Our biggest challenge in life is human ego and greed.  These two constantly drag us down, both individually and collectively.  They are destructive in themselves and in combination with lesser states like fear and apathy.  We should therefore guard against these forces, for they are the constituents of what we commonly term evil.

It is our fate to be bound to the material world and all its uncertainties.  We are attached to the security and pleasures of the material and unduly anxious over unknowns such as our future, death, and what might befall the planet.  We have no control over chance and limited influence over the innumerable factors of predetermination and it is therefore foolish to live beyond the humble scope of our present day.  We should therefore limit our attachments to things which are insubstantial and transitory and focus instead on the verities of truth, love and creation, which are both present and (presumed to be) eternal.

While we are endowed with different capabilities, we are all fundamentally the same.  We are all human.  We should therefore treat each other as equals, with due respect and regard.  This includes other ways of seeing the world – religions, political opinions, cultural convictions and so on.  As much as possible, this rule should also apply to other creatures and forms of life, for we all inhabit the same planet.

The divine encompasses all aspects of the world and life, some of which we consider good, others of which we consider bad.  The good serves to constantly inspire us to do better.  The good, at its most fundamental, comprises love and truth.  We can say that the ongoing triumph of creation and civilisation is due to forms of truth which are energised into existence by love.  We should therefore commit to being at all times truthful and kind and, where we can, loving.

The core of all existence is the process of birth, living and dying that we call creation.  The basic function of our existence is to further the work of this creation.  Creation, however, extends beyond survival to enjoyment: we strive not only to live but to live well.  In addition, we each of us have our own inner necessities to pursue, for it is our task in life to evolve.  In doing so, we recognise that we are not motivated by self-interest alone, for as well as being individuals we are inescapably social by nature.  We should therefore add purpose to our existence, that purpose being to fulfil our own potential and to make the world as a whole a better, gentler place.

Ten principles for living

1.      We should be humble.

2.      We should acknowledge and give due honour to the presence of the divine in this world.

3.      We should appreciate the good things in life.

4.      We should accept the inevitability of bad things, abhorrent though they are, for they ultimately help us on the path to the good.

5.      We should guard against ego and greed, especially within ourselves, for they are at the heart of everything bad.

6.      We should limit all unnecessary attachments including the feeling of compulsion to control our own destiny.

7.      We should treat each other as equals, with due respect and regard.

8.      We should be kind.

9.      We should be truthful.

10.  We should commit with diligence to the creation of a better, gentler world.

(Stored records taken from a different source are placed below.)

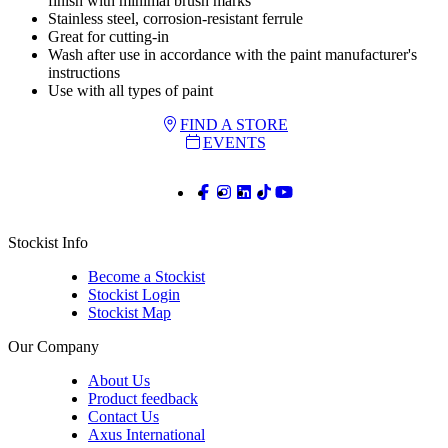
finish with minimal brush marks
Stainless steel, corrosion-resistant ferrule
Great for cutting-in
Wash after use in accordance with the paint manufacturer's
instructions
Use with all types of paint
FIND A STORE
EVENTS
Stockist Info
Become a Stockist
Stockist Login
Stockist Map
Our Company
About Us
Product feedback
Contact Us
Axus International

This statement of fundamental beliefs is an attempt to deal honestly with the realities of life on Earth as I see them; so for example it starts with acknowledging that as human beings we are very small and limited in what we can know, no matter how great our achievements.

My credo grows out of philosophy and religion across the world and deep in time.  It owes a debt to all sorts of established belief systems but is aligned with none of them in particular.

Beliefs have value only when they are put into practice.  The ten principles for living which are set out at the end are a step in that direction.  However, ultimately, everything we do comes down our will, which we exercise every minute of the day.  Principles such as those set out here are mere words unless we have the courage and the perseverance to make them come alive.